Furthermore, the controlled mixing strategy employed allowed a straightforward and high-fidelity postfabrication functionalization of the scaffold. We have demonstrated that alkynyl-NTA could be attached into PCL-N3-electrospun scaffolds via the CuAAC click reaction without impairing the fiber morphology of the scaffolds, and tunable amounts of functionalization and H2S release could be achieved. Surprisingly, the efficiency of the azide-to-H2S transformation (azide input to the amount of H2S observed) is high for a multistep process including fabrication, functionalization, release, and detection. This simple strategy is likely not limited to NTA functionalization but is a more general method to enable the facile postfabrication surface functionalization of other bioactive electrospun scaffolds from peptides and DNA to small molecules.

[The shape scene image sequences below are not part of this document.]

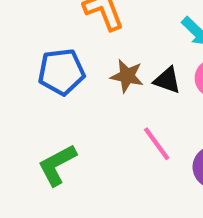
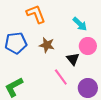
black triangle: (167, 80) -> (73, 59), moved, turned 32

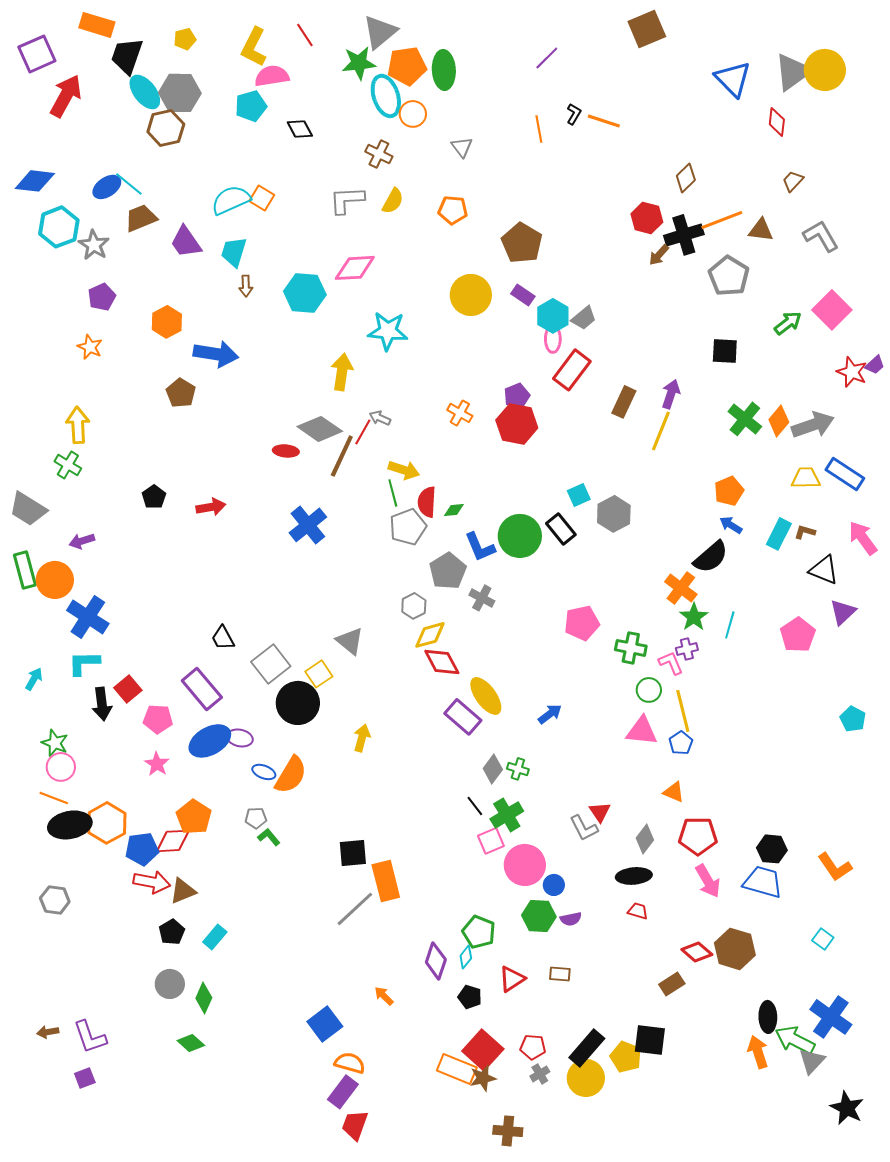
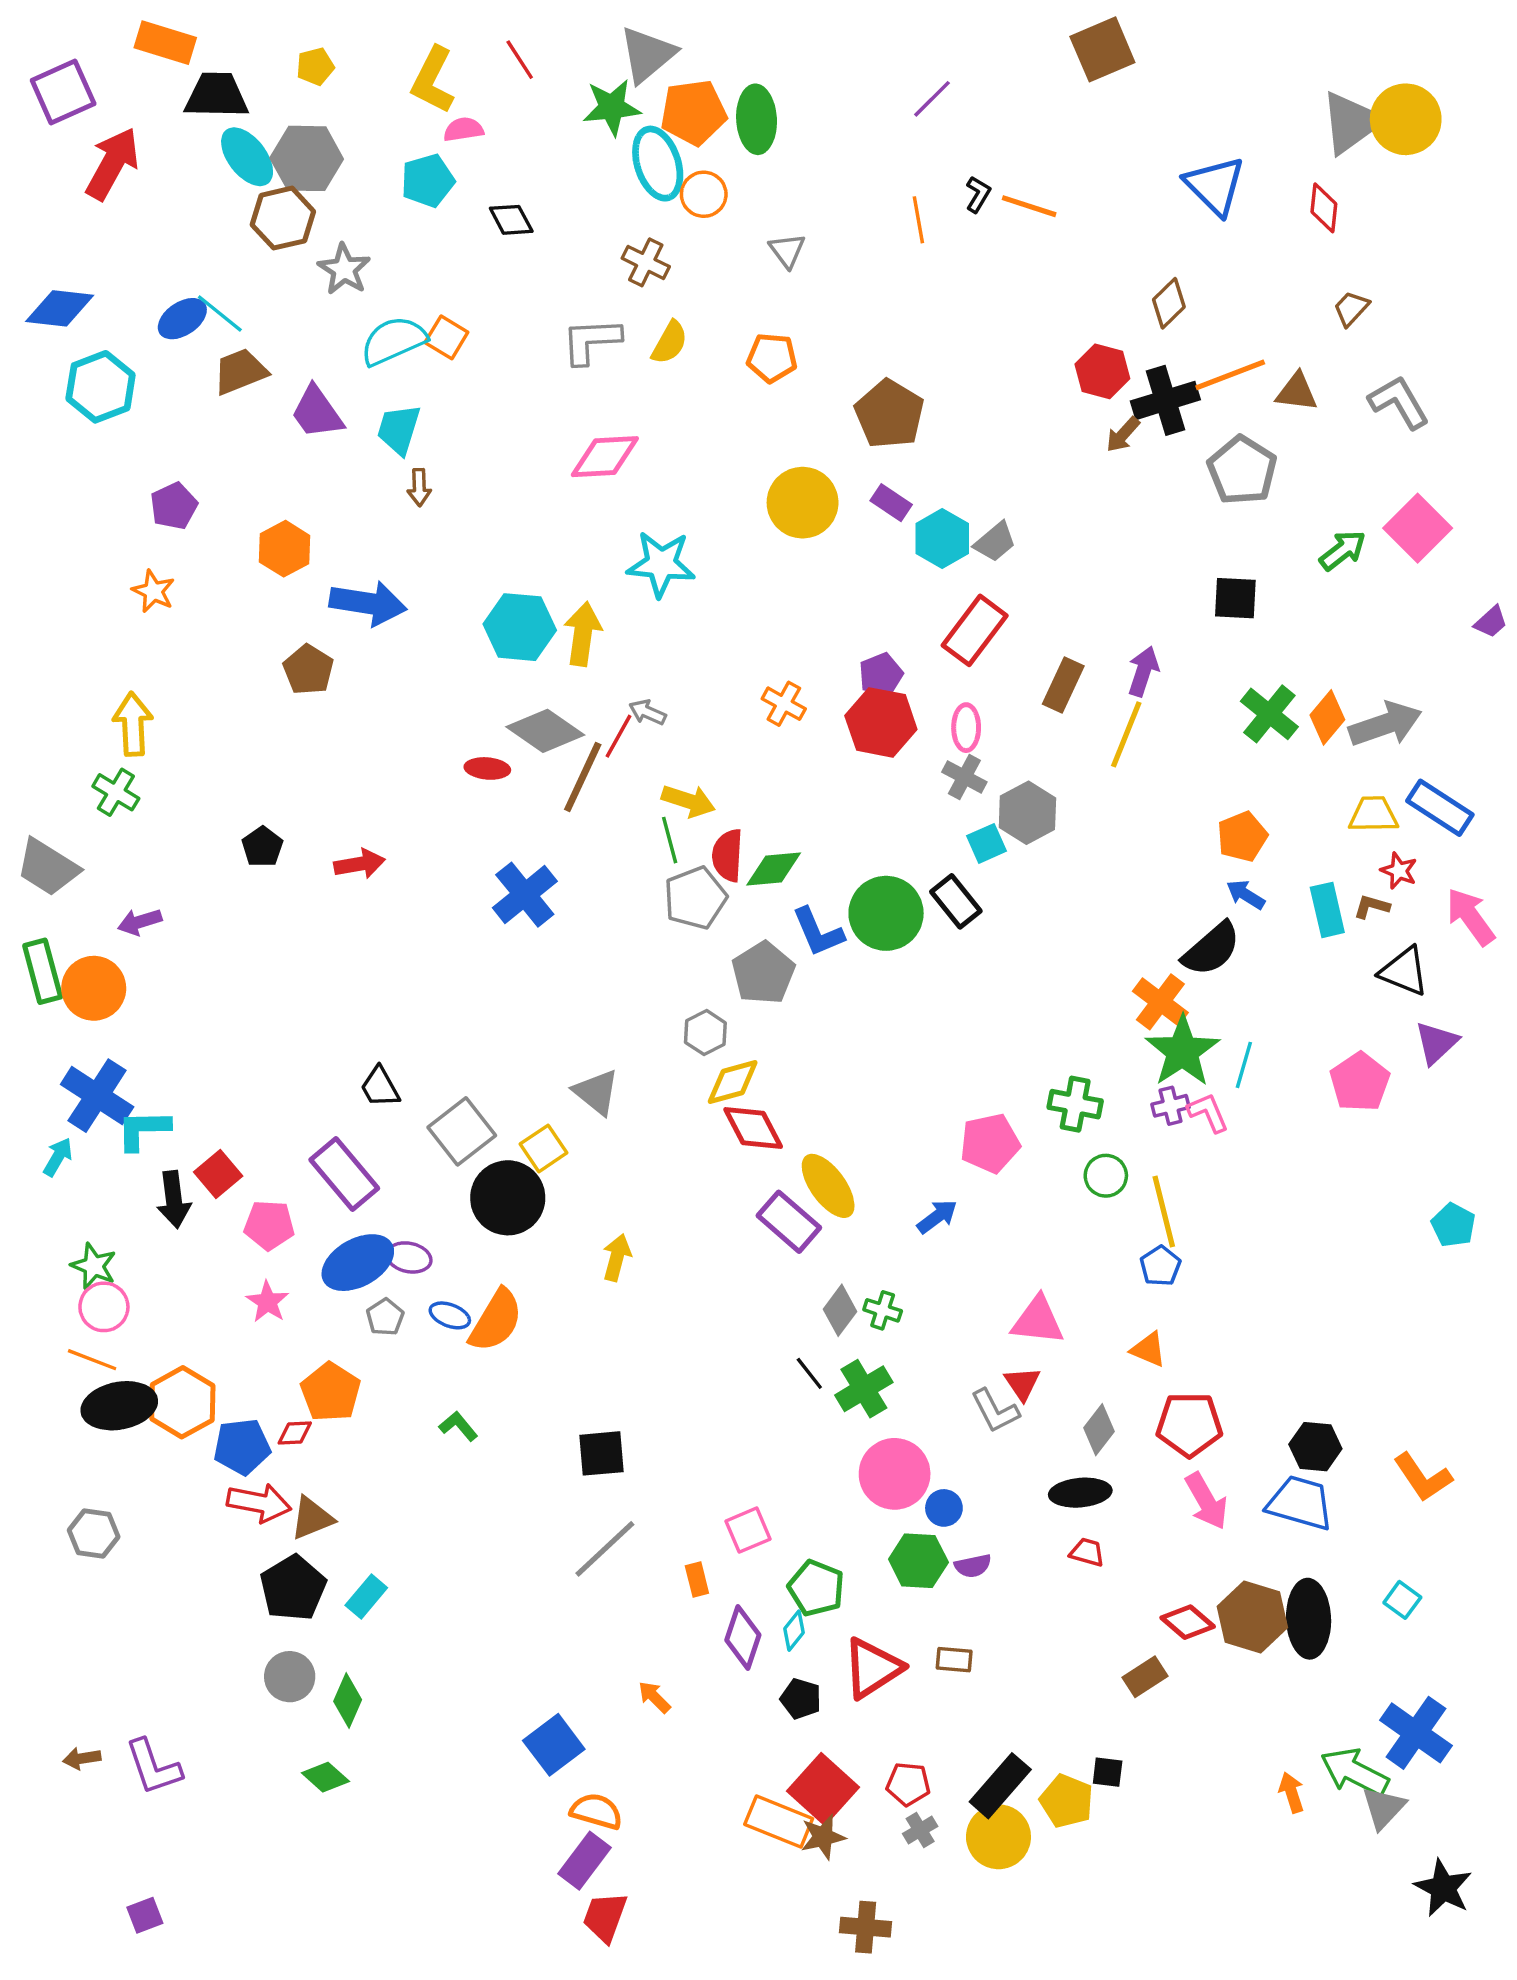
black trapezoid: (127, 56) -> (216, 95), turned 72
pink semicircle: (272, 76) -> (463, 129), size x0.7
blue triangle: (733, 79) -> (1215, 186), moved
gray star: (94, 245) -> (344, 269), moved
cyan hexagon: (305, 293) -> (520, 627), moved
pink ellipse: (553, 339) -> (966, 728), moved
red star: (852, 372) -> (1399, 871), moved, size x0.7
green diamond: (454, 510) -> (774, 869), size x1.6
gray hexagon: (614, 514) -> (1027, 813), moved
cyan rectangle: (779, 534) -> (1327, 910), turned -40
gray cross: (482, 598) -> (964, 777), moved
blue cross: (88, 617) -> (97, 1096), moved
green star: (694, 617) -> (1182, 1051), size x1.5
pink pentagon: (582, 623) -> (990, 1143), moved
pink L-shape: (671, 663) -> (1208, 1113), moved
pink triangle: (642, 731) -> (1038, 1321), moved
gray pentagon: (256, 818) -> (385, 1317), moved, turned -30
red diamond: (173, 841) -> (295, 1433), size x0.6
pink square: (491, 841) -> (748, 1530), moved
orange rectangle: (386, 881) -> (697, 1580), moved, size x0.5
black pentagon: (172, 932) -> (293, 1588), size x1.5
red triangle: (512, 979) -> (872, 1668), size x1.4
black ellipse: (768, 1017) -> (1309, 1619), moved, size x1.4
black square: (650, 1040) -> (1108, 1772), size x0.6
orange arrow: (758, 1052) -> (1292, 1793), size x0.7
purple square: (85, 1078) -> (145, 1915), moved

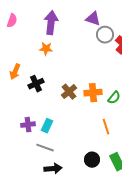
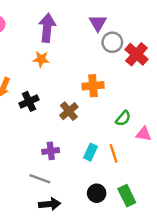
purple triangle: (93, 19) -> (98, 23), turned 42
orange cross: (93, 93) -> (93, 86), moved
purple cross: (28, 125) -> (51, 151), moved
cyan rectangle: (47, 126) -> (91, 152), moved

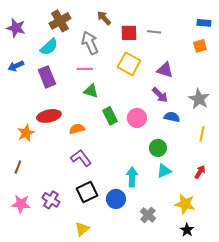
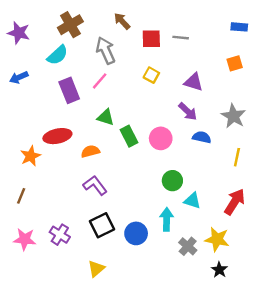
orange square: (200, 46) -> (235, 63), moved
yellow square: (129, 64) -> (151, 75), size x0.6
pink line: (85, 69) -> (100, 81), turned -49
purple rectangle: (47, 77) -> (69, 90), moved
green triangle: (91, 91) -> (106, 117), moved
green circle: (158, 148) -> (172, 181), moved
cyan triangle: (164, 171) -> (192, 201), turned 42
red arrow: (200, 172) -> (235, 202), size x1.6
cyan arrow: (132, 177) -> (167, 219), moved
gray cross: (148, 215) -> (188, 246), moved

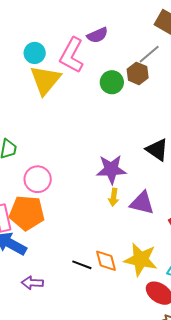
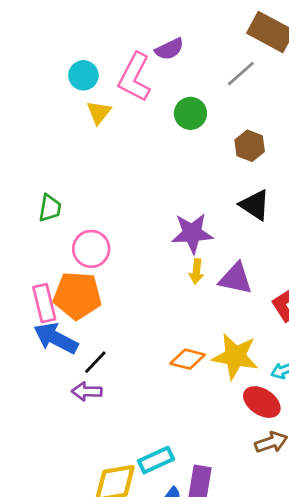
brown hexagon: (138, 73) -> (250, 146), moved
yellow triangle: (45, 80) -> (99, 112), size x0.6
orange diamond: (106, 261) -> (188, 359), turned -60
black line: (82, 265) -> (95, 362), moved, turned -66

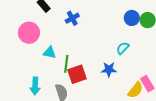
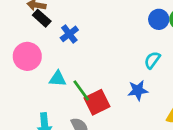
blue cross: (72, 18) -> (69, 34), moved
green line: (66, 64) -> (81, 90), turned -36

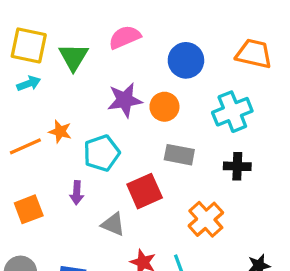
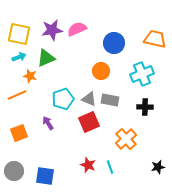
green triangle: (73, 57) -> (46, 58), moved, turned 36
purple star: (125, 100) -> (52, 30), moved
orange star: (60, 132) -> (30, 76), moved
purple arrow: (77, 193) -> (48, 123), turned 144
gray triangle: (113, 224) -> (89, 99), moved

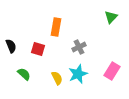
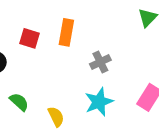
red square: (38, 49) -> (29, 38), moved
yellow semicircle: (57, 78) -> (56, 117), moved

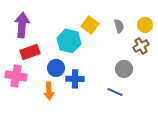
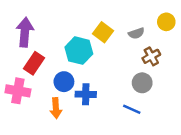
yellow circle: (145, 25) -> (166, 22), moved
gray semicircle: (119, 26) -> (136, 33), turned 88
brown cross: (141, 46) -> (151, 56), moved
red rectangle: (30, 52) -> (34, 63), turned -36

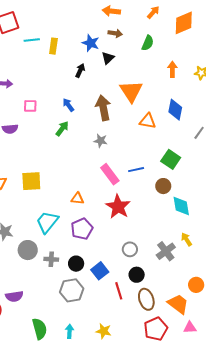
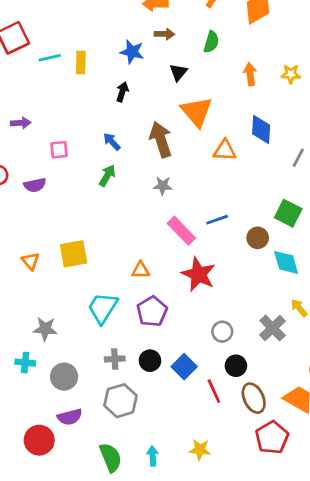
black triangle: (108, 58) -> (178, 72), moved
green square: (171, 159) -> (288, 213), moved
gray circle: (28, 250) -> (64, 377), moved
gray hexagon: (72, 290) -> (121, 401), moved

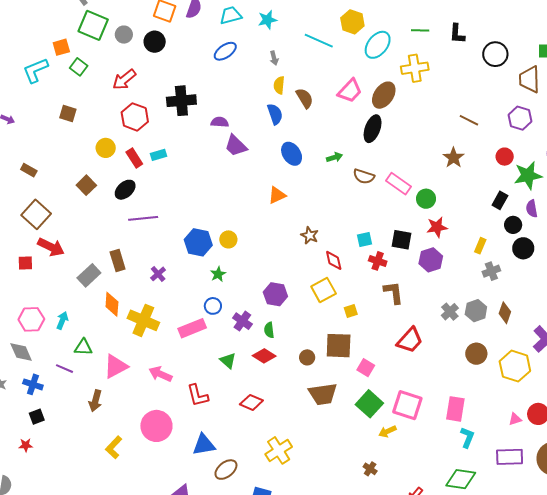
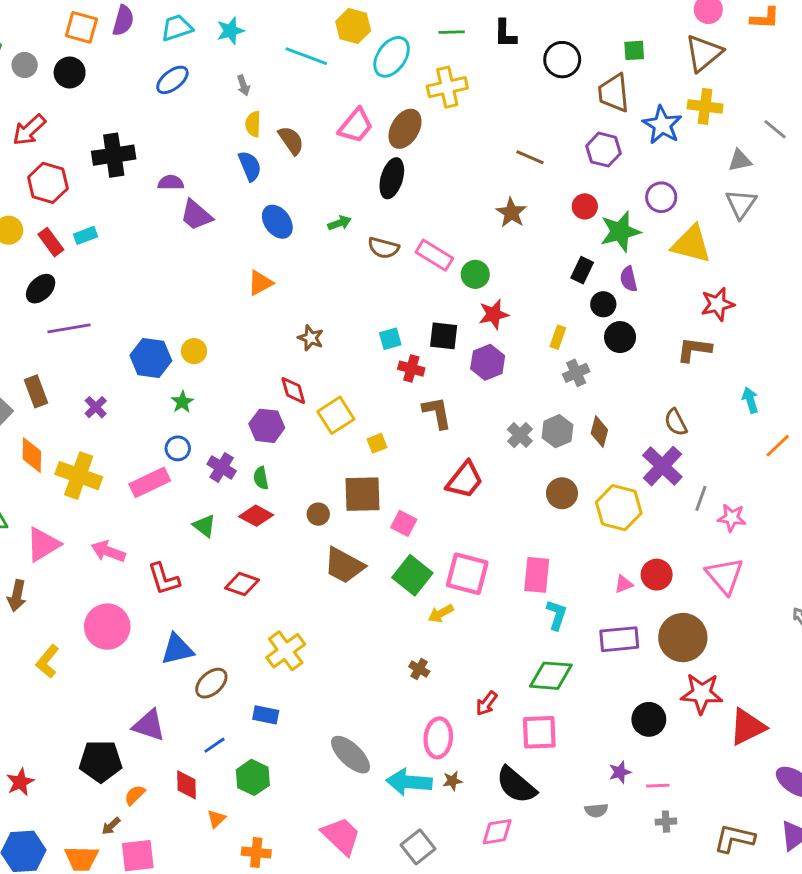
red diamond: (334, 260) -> (293, 390), moved
brown trapezoid: (323, 394) -> (344, 565), turned 40

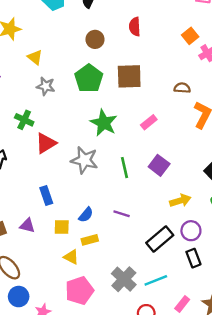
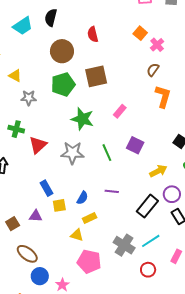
brown circle: (95, 39) -> (62, 51), size x1.5
green pentagon: (89, 78) -> (63, 84), turned 30
brown semicircle: (182, 88) -> (153, 70), moved, turned -48
yellow square: (62, 227) -> (59, 205), moved
pink pentagon: (79, 291) -> (89, 262), turned -30

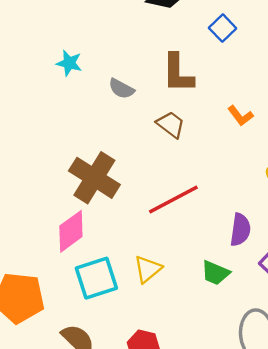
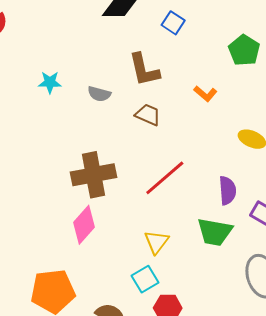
brown cross: (94, 178) -> (93, 175), turned -30
green trapezoid: (215, 273) -> (215, 232), size x1.4
cyan square: (96, 278) -> (145, 279), moved, size x0.7

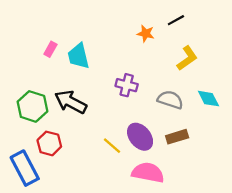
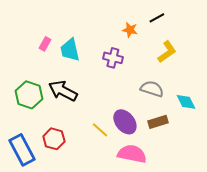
purple cross: (127, 85) -> (113, 58), moved
cyan diamond: (208, 99) -> (186, 102), moved
red hexagon: (49, 143) -> (54, 139), moved

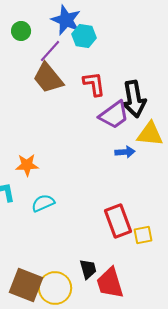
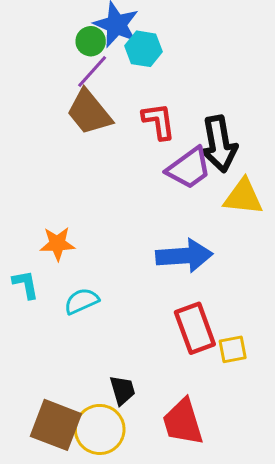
green circle: (21, 31) -> (91, 41), moved
blue arrow: (125, 152) -> (184, 256), moved, size x1.8
black trapezoid: (88, 269) -> (122, 390), moved

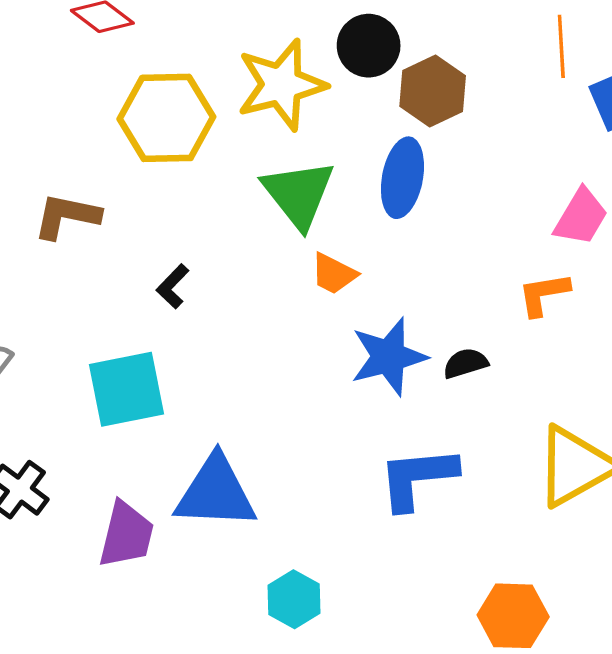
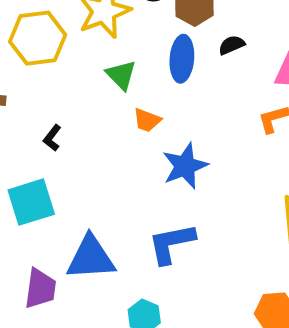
green triangle: (298, 194) -> (121, 75), size x0.7
black semicircle: (465, 363) -> (232, 45), moved
blue L-shape: (417, 478) -> (172, 243), moved

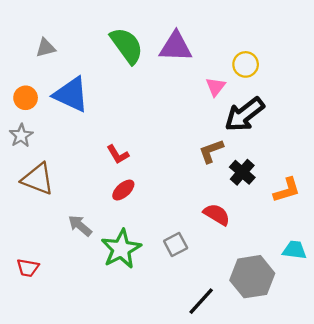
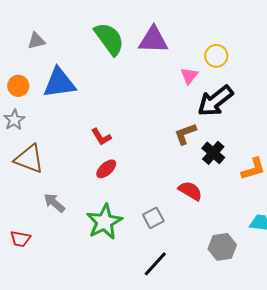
blue triangle: (71, 94) -> (59, 83), turned -33
gray arrow: (80, 226) -> (54, 203), moved
gray hexagon: (252, 277) -> (222, 247), size x0.7
black line: (201, 301) -> (155, 264), moved

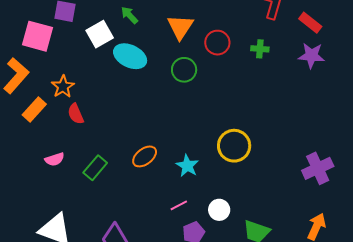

Overall, the NTA-functionalized fibrous scaffolds are promising to promote endothelial cell proliferation and increase the vessel density, both critical steps for angiogenesis in tissue engineering. The results from this study suggest a potentially powerful effect from H2S; even with the release complete in the course of a handful of hours, we still observed proangiogenic effects over 5 days. As we work toward H2S-releasing scaffolds with longer release profiles, we expect to see even greater effects. The ability to control vascularization without the need for growth factors such as VEGF, which is limited by scalability and off-target effects, represents a novel and attractive strategy in tissue engineering. Our simple approach employs scalable chemical processes and techniques while still maintaining high levels of vascularization in ovo. Remaining questions include the comparative performance of novel H2S-releasing scaffolds to more widely studied growth factor releasing scaffolds and the performance of H2S releasing scaffolds in the generation of vascularized large tissue models.